The resultant drop in the cost of loans are expected to prompt consumers to take up funds for investment and consumption, boosting economic activities.

However, banks have come under pressure from President William Ruto and his Treasury Cabinet Secretary John Mbadi, for largely not transmitting the signal the regulator gave in early August when it lowered the benchmark rate by 0.5 percentage points.

This came at a time flow of credit to companies grew 3.7 percent in July— the slowest pace since 2017 when interest rate controls were in place.

“Lending to the private sector is one assignment that I would like to give you (banks). Private sector credit only grew by 1.3 percent in August which is insignificant,” President William Ruto told bankers on Wednesday.

“We want the private sector to do more and we know what we need to do as the public sector. We will do our part, you do yours.”

Before cutting the central bank Rate in August, the MPC had raised the rate by 5.5 percentage points since the tightening began in May 2022 through July 2024 to manage inflationary expectations by keeping the cost of borrowing elevated.

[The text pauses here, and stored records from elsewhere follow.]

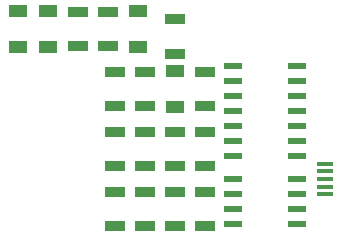
<source format=gbr>
G04 #@! TF.FileFunction,Paste,Top*
%FSLAX46Y46*%
G04 Gerber Fmt 4.6, Leading zero omitted, Abs format (unit mm)*
G04 Created by KiCad (PCBNEW 4.0.7) date Tuesday, October 01, 2019 'AMt' 10:10:33 AM*
%MOMM*%
%LPD*%
G01*
G04 APERTURE LIST*
%ADD10C,0.100000*%
%ADD11R,1.350000X0.400000*%
%ADD12R,1.700000X0.900000*%
%ADD13R,1.550000X0.600000*%
%ADD14R,1.500000X0.600000*%
%ADD15R,1.600000X1.000000*%
G04 APERTURE END LIST*
D10*
D11*
X224790000Y-131445000D03*
X224790000Y-130795000D03*
X224790000Y-130145000D03*
X224790000Y-132095000D03*
X224790000Y-132745000D03*
D12*
X209550000Y-127455000D03*
X209550000Y-130355000D03*
X214630000Y-135435000D03*
X214630000Y-132535000D03*
X206375000Y-117295000D03*
X206375000Y-120195000D03*
X209550000Y-125275000D03*
X209550000Y-122375000D03*
X203835000Y-120195000D03*
X203835000Y-117295000D03*
X212090000Y-120830000D03*
X212090000Y-117930000D03*
X214630000Y-125275000D03*
X214630000Y-122375000D03*
X212090000Y-127455000D03*
X212090000Y-130355000D03*
X207010000Y-127455000D03*
X207010000Y-130355000D03*
X207010000Y-132535000D03*
X207010000Y-135435000D03*
X207010000Y-125275000D03*
X207010000Y-122375000D03*
D13*
X217010000Y-131445000D03*
X217010000Y-132715000D03*
X217010000Y-133985000D03*
X217010000Y-135255000D03*
X222410000Y-135255000D03*
X222410000Y-133985000D03*
X222410000Y-132715000D03*
X222410000Y-131445000D03*
D14*
X217010000Y-121920000D03*
X217010000Y-123190000D03*
X217010000Y-124460000D03*
X217010000Y-125730000D03*
X217010000Y-127000000D03*
X217010000Y-128270000D03*
X217010000Y-129540000D03*
X222410000Y-129540000D03*
X222410000Y-128270000D03*
X222410000Y-127000000D03*
X222410000Y-125730000D03*
X222410000Y-124460000D03*
X222410000Y-123190000D03*
X222410000Y-121920000D03*
D12*
X214630000Y-130355000D03*
X214630000Y-127455000D03*
D15*
X208915000Y-117245000D03*
X208915000Y-120245000D03*
X198755000Y-117245000D03*
X198755000Y-120245000D03*
X212090000Y-125325000D03*
X212090000Y-122325000D03*
X201295000Y-117245000D03*
X201295000Y-120245000D03*
D12*
X212090000Y-132535000D03*
X212090000Y-135435000D03*
X209550000Y-135435000D03*
X209550000Y-132535000D03*
M02*

</source>
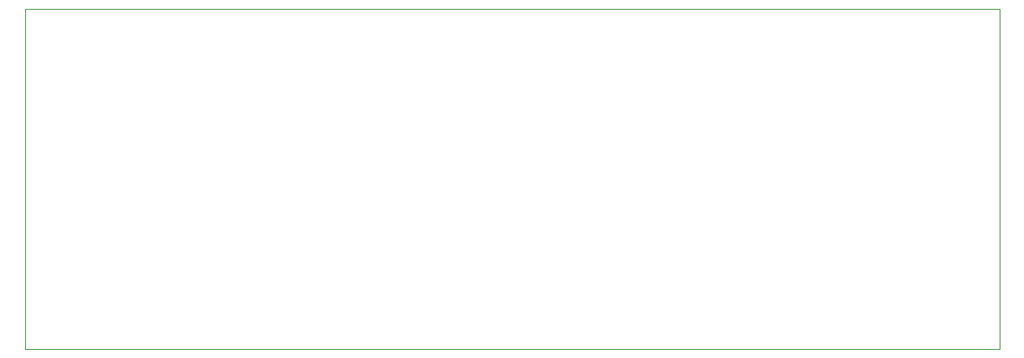
<source format=gbr>
%TF.GenerationSoftware,KiCad,Pcbnew,(6.0.9)*%
%TF.CreationDate,2022-11-20T18:13:40+01:00*%
%TF.ProjectId,esp32_ttgo_capaci,65737033-325f-4747-9467-6f5f63617061,rev?*%
%TF.SameCoordinates,Original*%
%TF.FileFunction,Profile,NP*%
%FSLAX46Y46*%
G04 Gerber Fmt 4.6, Leading zero omitted, Abs format (unit mm)*
G04 Created by KiCad (PCBNEW (6.0.9)) date 2022-11-20 18:13:40*
%MOMM*%
%LPD*%
G01*
G04 APERTURE LIST*
%TA.AperFunction,Profile*%
%ADD10C,0.100000*%
%TD*%
G04 APERTURE END LIST*
D10*
X15240000Y-12700000D02*
X116840000Y-12700000D01*
X15240000Y-48260000D02*
X15240000Y-12700000D01*
X116840000Y-48260000D02*
X15240000Y-48260000D01*
X116840000Y-12700000D02*
X116840000Y-48260000D01*
M02*

</source>
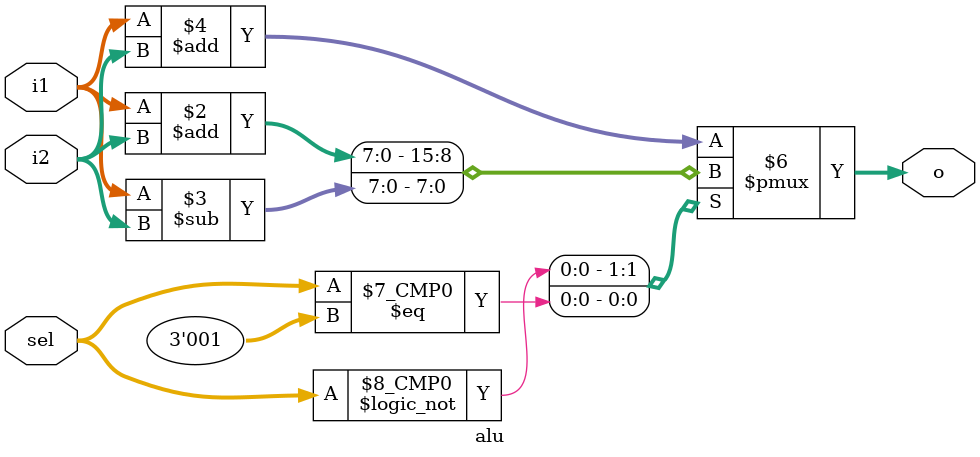
<source format=sv>
module alu #(parameter WIDTH=8) (
    input [WIDTH-1:0] i1, i2,
    input [2:0] sel,
    output logic [WIDTH-1:0] o
);
    always_comb begin
        case (sel)
          3'd0:
              o = i1 + i2;
          3'd1:
              o = i1 - i2;
          default:
              o = i1 + i2;
        endcase
    end
endmodule

</source>
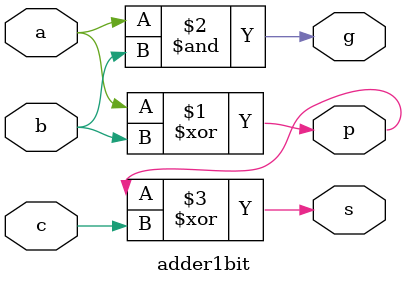
<source format=v>
module adder1bit (a, b, c, s, p, g);
	input a, b, c;
	output s, p, g;
  
  /* to do */

	assign p = a ^ b;
	assign g = a & b;
	assign s = p ^ c;
endmodule
</source>
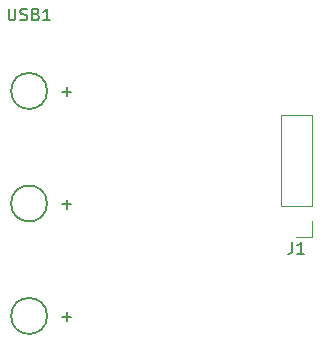
<source format=gbr>
%TF.GenerationSoftware,KiCad,Pcbnew,(5.1.11)-1*%
%TF.CreationDate,2022-09-06T18:14:57+07:00*%
%TF.ProjectId,TX75v2 PCB replacement,54583735-7632-4205-9043-42207265706c,rev?*%
%TF.SameCoordinates,Original*%
%TF.FileFunction,Legend,Top*%
%TF.FilePolarity,Positive*%
%FSLAX46Y46*%
G04 Gerber Fmt 4.6, Leading zero omitted, Abs format (unit mm)*
G04 Created by KiCad (PCBNEW (5.1.11)-1) date 2022-09-06 18:14:57*
%MOMM*%
%LPD*%
G01*
G04 APERTURE LIST*
%ADD10C,0.120000*%
%ADD11C,0.150000*%
G04 APERTURE END LIST*
D10*
%TO.C,J1*%
X281699507Y-72462255D02*
X280369507Y-72462255D01*
X281699507Y-71132255D02*
X281699507Y-72462255D01*
X281699507Y-69862255D02*
X279039507Y-69862255D01*
X279039507Y-69862255D02*
X279039507Y-62182255D01*
X281699507Y-69862255D02*
X281699507Y-62182255D01*
X281699507Y-62182255D02*
X279039507Y-62182255D01*
D11*
%TO.C,D88*%
X259270796Y-79168874D02*
G75*
G03*
X259270796Y-79168874I-1524000J0D01*
G01*
%TO.C,D87*%
X259270796Y-69643874D02*
G75*
G03*
X259270796Y-69643874I-1524000J0D01*
G01*
%TO.C,D86*%
X259270796Y-60118874D02*
G75*
G03*
X259270796Y-60118874I-1524000J0D01*
G01*
%TO.C,J1*%
X280036173Y-72914635D02*
X280036173Y-73628921D01*
X279988554Y-73771778D01*
X279893316Y-73867016D01*
X279750459Y-73914635D01*
X279655221Y-73914635D01*
X281036173Y-73914635D02*
X280464745Y-73914635D01*
X280750459Y-73914635D02*
X280750459Y-72914635D01*
X280655221Y-73057493D01*
X280559983Y-73152731D01*
X280464745Y-73200350D01*
%TO.C,D88*%
X260540843Y-79240302D02*
X261302748Y-79240302D01*
X260921796Y-79621254D02*
X260921796Y-78859350D01*
%TO.C,D87*%
X260540843Y-69715302D02*
X261302748Y-69715302D01*
X260921796Y-70096254D02*
X260921796Y-69334350D01*
%TO.C,D86*%
X260540843Y-60190302D02*
X261302748Y-60190302D01*
X260921796Y-60571254D02*
X260921796Y-59809350D01*
%TO.C,USB1*%
X256008700Y-53152504D02*
X256008700Y-53962028D01*
X256056319Y-54057266D01*
X256103938Y-54104885D01*
X256199176Y-54152504D01*
X256389653Y-54152504D01*
X256484891Y-54104885D01*
X256532510Y-54057266D01*
X256580129Y-53962028D01*
X256580129Y-53152504D01*
X257008700Y-54104885D02*
X257151557Y-54152504D01*
X257389653Y-54152504D01*
X257484891Y-54104885D01*
X257532510Y-54057266D01*
X257580129Y-53962028D01*
X257580129Y-53866790D01*
X257532510Y-53771552D01*
X257484891Y-53723933D01*
X257389653Y-53676314D01*
X257199176Y-53628695D01*
X257103938Y-53581076D01*
X257056319Y-53533457D01*
X257008700Y-53438219D01*
X257008700Y-53342981D01*
X257056319Y-53247743D01*
X257103938Y-53200124D01*
X257199176Y-53152504D01*
X257437272Y-53152504D01*
X257580129Y-53200124D01*
X258342034Y-53628695D02*
X258484891Y-53676314D01*
X258532510Y-53723933D01*
X258580129Y-53819171D01*
X258580129Y-53962028D01*
X258532510Y-54057266D01*
X258484891Y-54104885D01*
X258389653Y-54152504D01*
X258008700Y-54152504D01*
X258008700Y-53152504D01*
X258342034Y-53152504D01*
X258437272Y-53200124D01*
X258484891Y-53247743D01*
X258532510Y-53342981D01*
X258532510Y-53438219D01*
X258484891Y-53533457D01*
X258437272Y-53581076D01*
X258342034Y-53628695D01*
X258008700Y-53628695D01*
X259532510Y-54152504D02*
X258961081Y-54152504D01*
X259246796Y-54152504D02*
X259246796Y-53152504D01*
X259151557Y-53295362D01*
X259056319Y-53390600D01*
X258961081Y-53438219D01*
%TD*%
M02*

</source>
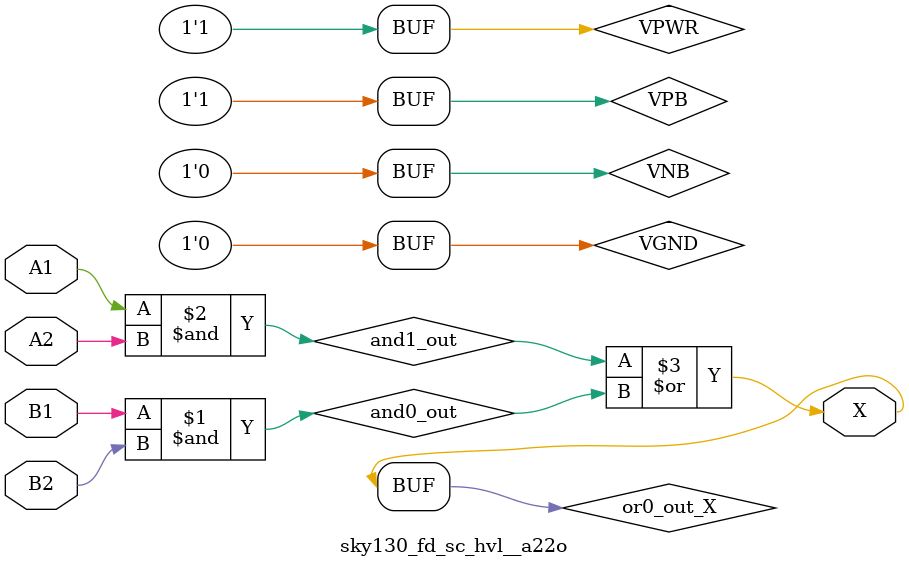
<source format=v>
/*
 * Copyright 2020 The SkyWater PDK Authors
 *
 * Licensed under the Apache License, Version 2.0 (the "License");
 * you may not use this file except in compliance with the License.
 * You may obtain a copy of the License at
 *
 *     https://www.apache.org/licenses/LICENSE-2.0
 *
 * Unless required by applicable law or agreed to in writing, software
 * distributed under the License is distributed on an "AS IS" BASIS,
 * WITHOUT WARRANTIES OR CONDITIONS OF ANY KIND, either express or implied.
 * See the License for the specific language governing permissions and
 * limitations under the License.
 *
 * SPDX-License-Identifier: Apache-2.0
*/


`ifndef SKY130_FD_SC_HVL__A22O_TIMING_V
`define SKY130_FD_SC_HVL__A22O_TIMING_V

/**
 * a22o: 2-input AND into both inputs of 2-input OR.
 *
 *       X = ((A1 & A2) | (B1 & B2))
 *
 * Verilog simulation timing model.
 */

`timescale 1ns / 1ps
`default_nettype none

`celldefine
module sky130_fd_sc_hvl__a22o (
    X ,
    A1,
    A2,
    B1,
    B2
);

    // Module ports
    output X ;
    input  A1;
    input  A2;
    input  B1;
    input  B2;

    // Module supplies
    supply1 VPWR;
    supply0 VGND;
    supply1 VPB ;
    supply0 VNB ;

    // Local signals
    wire and0_out ;
    wire and1_out ;
    wire or0_out_X;

    //  Name  Output     Other arguments
    and and0 (and0_out , B1, B2            );
    and and1 (and1_out , A1, A2            );
    or  or0  (or0_out_X, and1_out, and0_out);
    buf buf0 (X        , or0_out_X         );

endmodule
`endcelldefine

`default_nettype wire
`endif  // SKY130_FD_SC_HVL__A22O_TIMING_V

</source>
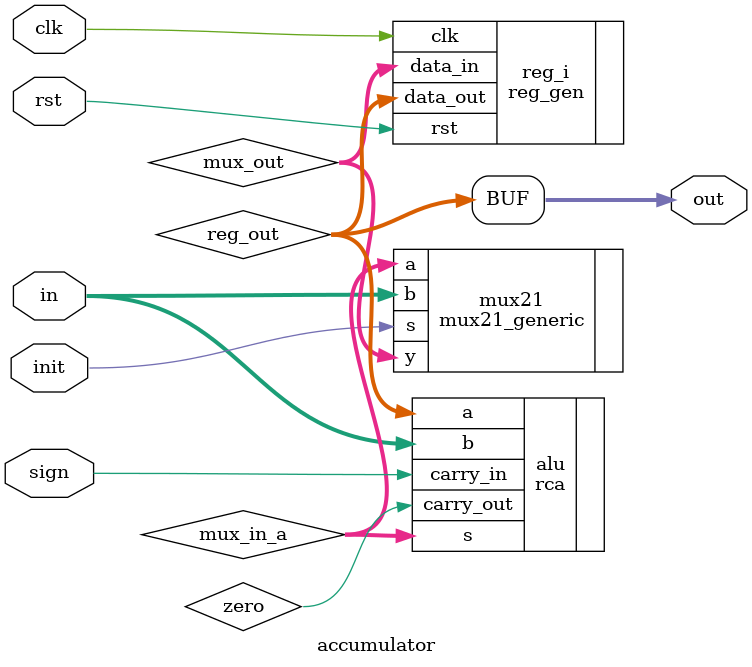
<source format=v>
module accumulator # (parameter bit_width=16) (clk, rst, init,  sign, in, out);

input clk, rst, init, sign;
input [bit_width-1:0] in;
output [bit_width-1:0] out;

wire [bit_width-1:0] mux_in_a, mux_out, reg_out;
wire zero;

//assign zero= 1'b0;
rca #(.bit_width(bit_width)) alu (
.a(reg_out),
.b(in),
.carry_in(sign),
.carry_out(zero),
.s(mux_in_a)
);

mux21_generic #(.bit_width(bit_width)) mux21 (
.a(mux_in_a),
.b(in),
.s(init),
.y(mux_out)
);

reg_gen #(.bit_width(bit_width)) reg_i (
.clk(clk),
.rst(rst),
.data_in(mux_out),
.data_out(reg_out)
);

assign out=reg_out;
endmodule

</source>
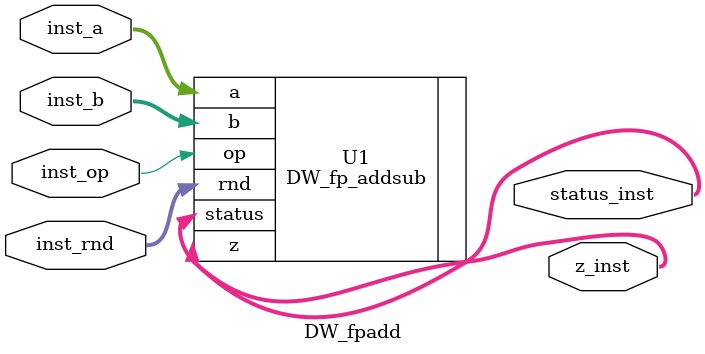
<source format=v>
module DW_fpadd ( inst_a, inst_b, inst_rnd, inst_op, z_inst, 
		status_inst );

parameter sig_width = 10;
parameter exp_width = 5;
parameter ieee_compliance = 1;


input [sig_width+exp_width : 0] inst_a;
input [sig_width+exp_width : 0] inst_b;
input [2 : 0] inst_rnd;
input inst_op;
output [sig_width+exp_width : 0] z_inst;
output [7 : 0] status_inst;

   // Instance of DW_fp_addsub
   DW_fp_addsub #(sig_width, exp_width, ieee_compliance)
   U1 ( .a(inst_a), .b(inst_b), .rnd(inst_rnd), 
        .op(inst_op), .z(z_inst), .status(status_inst) );

endmodule // DW_fp_addsub_inst


</source>
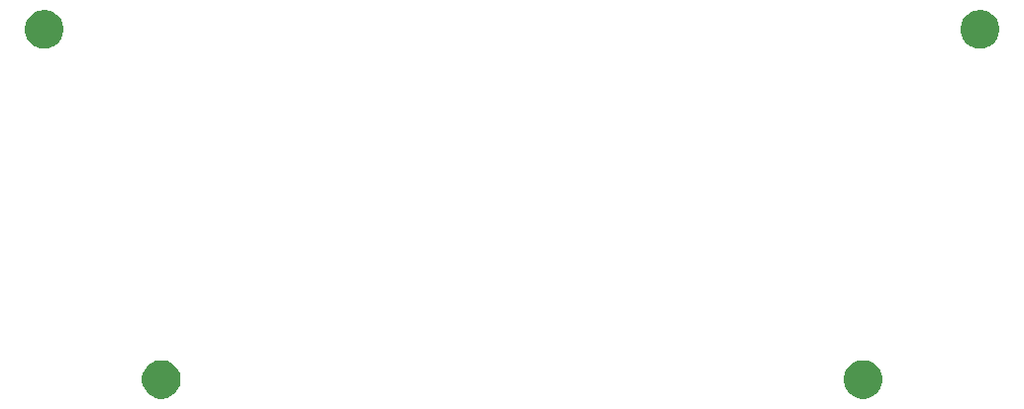
<source format=gbr>
G04 #@! TF.GenerationSoftware,KiCad,Pcbnew,(5.0.1)-3*
G04 #@! TF.CreationDate,2019-11-22T01:03:25+00:00*
G04 #@! TF.ProjectId,non-laser case,6E6F6E2D6C6173657220636173652E6B,rev?*
G04 #@! TF.SameCoordinates,Original*
G04 #@! TF.FileFunction,Soldermask,Top*
G04 #@! TF.FilePolarity,Negative*
%FSLAX46Y46*%
G04 Gerber Fmt 4.6, Leading zero omitted, Abs format (unit mm)*
G04 Created by KiCad (PCBNEW (5.0.1)-3) date 22/11/2019 01:03:25*
%MOMM*%
%LPD*%
G01*
G04 APERTURE LIST*
%ADD10C,0.100000*%
G04 APERTURE END LIST*
D10*
G36*
X210375256Y-128391298D02*
X210481579Y-128412447D01*
X210782042Y-128536903D01*
X211048852Y-128715180D01*
X211052454Y-128717587D01*
X211282413Y-128947546D01*
X211463098Y-129217960D01*
X211587553Y-129518422D01*
X211651000Y-129837389D01*
X211651000Y-130162611D01*
X211587553Y-130481578D01*
X211463098Y-130782040D01*
X211282413Y-131052454D01*
X211052454Y-131282413D01*
X211052451Y-131282415D01*
X210782042Y-131463097D01*
X210481579Y-131587553D01*
X210375256Y-131608702D01*
X210162611Y-131651000D01*
X209837389Y-131651000D01*
X209624744Y-131608702D01*
X209518421Y-131587553D01*
X209217958Y-131463097D01*
X208947549Y-131282415D01*
X208947546Y-131282413D01*
X208717587Y-131052454D01*
X208536902Y-130782040D01*
X208412447Y-130481578D01*
X208349000Y-130162611D01*
X208349000Y-129837389D01*
X208412447Y-129518422D01*
X208536902Y-129217960D01*
X208717587Y-128947546D01*
X208947546Y-128717587D01*
X208951148Y-128715180D01*
X209217958Y-128536903D01*
X209518421Y-128412447D01*
X209624744Y-128391298D01*
X209837389Y-128349000D01*
X210162611Y-128349000D01*
X210375256Y-128391298D01*
X210375256Y-128391298D01*
G37*
G36*
X150375256Y-128391298D02*
X150481579Y-128412447D01*
X150782042Y-128536903D01*
X151048852Y-128715180D01*
X151052454Y-128717587D01*
X151282413Y-128947546D01*
X151463098Y-129217960D01*
X151587553Y-129518422D01*
X151651000Y-129837389D01*
X151651000Y-130162611D01*
X151587553Y-130481578D01*
X151463098Y-130782040D01*
X151282413Y-131052454D01*
X151052454Y-131282413D01*
X151052451Y-131282415D01*
X150782042Y-131463097D01*
X150481579Y-131587553D01*
X150375256Y-131608702D01*
X150162611Y-131651000D01*
X149837389Y-131651000D01*
X149624744Y-131608702D01*
X149518421Y-131587553D01*
X149217958Y-131463097D01*
X148947549Y-131282415D01*
X148947546Y-131282413D01*
X148717587Y-131052454D01*
X148536902Y-130782040D01*
X148412447Y-130481578D01*
X148349000Y-130162611D01*
X148349000Y-129837389D01*
X148412447Y-129518422D01*
X148536902Y-129217960D01*
X148717587Y-128947546D01*
X148947546Y-128717587D01*
X148951148Y-128715180D01*
X149217958Y-128536903D01*
X149518421Y-128412447D01*
X149624744Y-128391298D01*
X149837389Y-128349000D01*
X150162611Y-128349000D01*
X150375256Y-128391298D01*
X150375256Y-128391298D01*
G37*
G36*
X220375256Y-98391298D02*
X220481579Y-98412447D01*
X220782042Y-98536903D01*
X221048852Y-98715180D01*
X221052454Y-98717587D01*
X221282413Y-98947546D01*
X221463098Y-99217960D01*
X221587553Y-99518422D01*
X221651000Y-99837389D01*
X221651000Y-100162611D01*
X221587553Y-100481578D01*
X221463098Y-100782040D01*
X221282413Y-101052454D01*
X221052454Y-101282413D01*
X221052451Y-101282415D01*
X220782042Y-101463097D01*
X220481579Y-101587553D01*
X220375256Y-101608702D01*
X220162611Y-101651000D01*
X219837389Y-101651000D01*
X219624744Y-101608702D01*
X219518421Y-101587553D01*
X219217958Y-101463097D01*
X218947549Y-101282415D01*
X218947546Y-101282413D01*
X218717587Y-101052454D01*
X218536902Y-100782040D01*
X218412447Y-100481578D01*
X218349000Y-100162611D01*
X218349000Y-99837389D01*
X218412447Y-99518422D01*
X218536902Y-99217960D01*
X218717587Y-98947546D01*
X218947546Y-98717587D01*
X218951148Y-98715180D01*
X219217958Y-98536903D01*
X219518421Y-98412447D01*
X219624744Y-98391298D01*
X219837389Y-98349000D01*
X220162611Y-98349000D01*
X220375256Y-98391298D01*
X220375256Y-98391298D01*
G37*
G36*
X140375256Y-98391298D02*
X140481579Y-98412447D01*
X140782042Y-98536903D01*
X141048852Y-98715180D01*
X141052454Y-98717587D01*
X141282413Y-98947546D01*
X141463098Y-99217960D01*
X141587553Y-99518422D01*
X141651000Y-99837389D01*
X141651000Y-100162611D01*
X141587553Y-100481578D01*
X141463098Y-100782040D01*
X141282413Y-101052454D01*
X141052454Y-101282413D01*
X141052451Y-101282415D01*
X140782042Y-101463097D01*
X140481579Y-101587553D01*
X140375256Y-101608702D01*
X140162611Y-101651000D01*
X139837389Y-101651000D01*
X139624744Y-101608702D01*
X139518421Y-101587553D01*
X139217958Y-101463097D01*
X138947549Y-101282415D01*
X138947546Y-101282413D01*
X138717587Y-101052454D01*
X138536902Y-100782040D01*
X138412447Y-100481578D01*
X138349000Y-100162611D01*
X138349000Y-99837389D01*
X138412447Y-99518422D01*
X138536902Y-99217960D01*
X138717587Y-98947546D01*
X138947546Y-98717587D01*
X138951148Y-98715180D01*
X139217958Y-98536903D01*
X139518421Y-98412447D01*
X139624744Y-98391298D01*
X139837389Y-98349000D01*
X140162611Y-98349000D01*
X140375256Y-98391298D01*
X140375256Y-98391298D01*
G37*
M02*

</source>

The apex bank used the tightening not only to demand-side price pressures by prompting households and businesses to postpone borrowing to fund expenditures that are not urgent, but also attract inflows from foreign investors, thereby boosting foreign exchange inflows.

Inflation in September fell to its lowest level since December 2012 at 3.6 percent, keeping the cost of living measure within the government targets of between 2.5 percent and 7.5 percent in the medium term.

Official forex reserves, on the other hand, had by last week $950 million (about Sh122.55 billion) since last week of August to $8.30 billion (Sh1.07 trillion), or 4.3 months of import cover, from $ 7.35 billion (Sh948.15 billion), or 3.8 months of import cover.

“Kenya’s lowered its policy rate by 75bp and continued disinflation alongside an improved external environment mean that Kenya will deliver further monetary loosening over the coming months,” David Omojomolo, Africa economist for UK-based Capital Economics, wrote in a note.

Inflation is expected to remain under control for at least the next month after fuel prices fell to lowest levels in 19 months. Pump prices have a big effect on inflation in an economy that relies heavily on diesel for transport, power generation, and agriculture, while motorists largely use petrol.

“Kenyan motorists have benefited from a drop in Brent crude prices in recent months, which has filtered through to domestic pump prices,” Shani Smit-Lengton, an analyst at Oxford Economics was quoted in the in the FocusEconomics outlook report.

“Given that we forecast global oil prices to remain on a downward trajectory in the near term, we expect fuel price inflation to remain subdued.”